The invention uses a coherent phase demodulation method to demodulate distributed sensing signals in the microstructure optical fiber, measures the temperature response of each independent sensing section in the microstructure optical fiber, and calculates the liquid level and liquid temperature information through a temperature demodulation algorithm. In liquid level monitoring, due to the liquid evaporation effect and the difference of specific heat capacity of liquid and gas, the temperature of gas phase and liquid phase on the gas-liquid contact surface is suddenly changed. The quasi-distributed liquid level monitoring can be realized by finding out the corresponding sensing section by utilizing the position of the optical fiber temperature sensor for measuring the temperature mutation. Furthermore, the sensing section at the liquid level can be divided into two parts in gas and liquid, the temperature fields of the two parts can be regarded as uniform within a short distance, the liquid level can be further accurately positioned according to the linear relation between the immersion depth of the optical fiber in the liquid and the phase value measured by the sensing section, and the full-distributed liquid level monitoring is realized. In the temperature measurement, because the microstructure optical fiber comprises a plurality of independent sensing sections which are closely connected, the sensing sections in the liquid can realize the distributed liquid temperature measurement at different depths.
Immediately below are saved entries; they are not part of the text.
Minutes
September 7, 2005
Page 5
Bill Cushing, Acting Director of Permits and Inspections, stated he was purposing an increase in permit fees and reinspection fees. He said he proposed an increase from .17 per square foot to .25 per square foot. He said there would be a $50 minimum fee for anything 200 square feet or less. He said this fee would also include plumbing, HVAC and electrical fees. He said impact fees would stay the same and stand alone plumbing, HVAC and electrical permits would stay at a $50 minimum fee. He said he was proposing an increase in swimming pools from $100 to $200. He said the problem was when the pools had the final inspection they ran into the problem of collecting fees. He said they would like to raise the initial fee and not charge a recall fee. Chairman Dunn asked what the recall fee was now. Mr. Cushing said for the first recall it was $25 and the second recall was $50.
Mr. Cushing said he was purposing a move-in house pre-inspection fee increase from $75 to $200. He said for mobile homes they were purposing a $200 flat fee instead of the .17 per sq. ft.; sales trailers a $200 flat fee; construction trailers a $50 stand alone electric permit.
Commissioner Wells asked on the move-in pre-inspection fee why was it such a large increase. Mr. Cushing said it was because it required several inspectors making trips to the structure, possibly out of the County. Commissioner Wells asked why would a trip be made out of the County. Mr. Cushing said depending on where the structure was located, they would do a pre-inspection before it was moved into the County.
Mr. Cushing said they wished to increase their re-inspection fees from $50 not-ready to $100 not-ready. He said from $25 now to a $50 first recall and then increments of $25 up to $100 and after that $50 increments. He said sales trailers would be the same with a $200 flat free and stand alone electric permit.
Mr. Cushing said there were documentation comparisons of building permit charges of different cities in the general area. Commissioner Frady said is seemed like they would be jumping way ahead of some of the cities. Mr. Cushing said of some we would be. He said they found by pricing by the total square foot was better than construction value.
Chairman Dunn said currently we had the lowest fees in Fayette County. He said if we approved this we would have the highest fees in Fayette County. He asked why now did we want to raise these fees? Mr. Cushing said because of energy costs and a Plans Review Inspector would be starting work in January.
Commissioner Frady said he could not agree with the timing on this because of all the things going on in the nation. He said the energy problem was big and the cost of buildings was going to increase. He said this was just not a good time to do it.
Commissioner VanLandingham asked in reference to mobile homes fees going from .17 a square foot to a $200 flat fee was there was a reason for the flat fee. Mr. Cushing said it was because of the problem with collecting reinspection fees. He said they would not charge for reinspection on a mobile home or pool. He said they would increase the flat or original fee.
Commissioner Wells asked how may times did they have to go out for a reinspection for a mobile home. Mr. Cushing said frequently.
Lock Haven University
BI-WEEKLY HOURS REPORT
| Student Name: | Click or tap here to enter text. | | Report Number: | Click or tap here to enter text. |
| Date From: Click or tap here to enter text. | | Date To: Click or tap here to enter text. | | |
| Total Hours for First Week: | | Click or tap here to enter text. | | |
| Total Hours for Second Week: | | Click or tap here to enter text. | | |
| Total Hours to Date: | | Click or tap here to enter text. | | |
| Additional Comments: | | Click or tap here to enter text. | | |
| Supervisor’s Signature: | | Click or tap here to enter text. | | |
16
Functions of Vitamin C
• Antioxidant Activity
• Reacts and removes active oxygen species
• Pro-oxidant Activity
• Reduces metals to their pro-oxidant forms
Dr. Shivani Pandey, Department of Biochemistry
Furthermore, the characteristics of high sensitivity and ultra-long sensing distance of the microstructure optical fiber are utilized, and the large-range high-precision liquid level and liquid temperature monitoring can be realized.

Preferably, the microstructure fiber is provided with a plurality of scattering enhancement points for enhancing a backscattering signal of the sensing fiber and improving a signal-to-noise ratio of the system, the connecting fiber between the scattering enhancement points is used as a sensing area, and the microstructure fiber is divided into a plurality of independent sensing sections by the scattering enhancement points.

Preferably, the scattering enhancing points are generated on the bending-resistant single mode fiber by ultraviolet exposure, all the scattering enhancing points are arranged at equal intervals, and the reflectivity of the scattering enhancing points is-50 dB to-40 dB.

Preferably, the threaded packaging tube is made of a hard material with thread grooves, and the distance and the depth of the thread grooves are larger than the diameter of the microstructure optical fiber.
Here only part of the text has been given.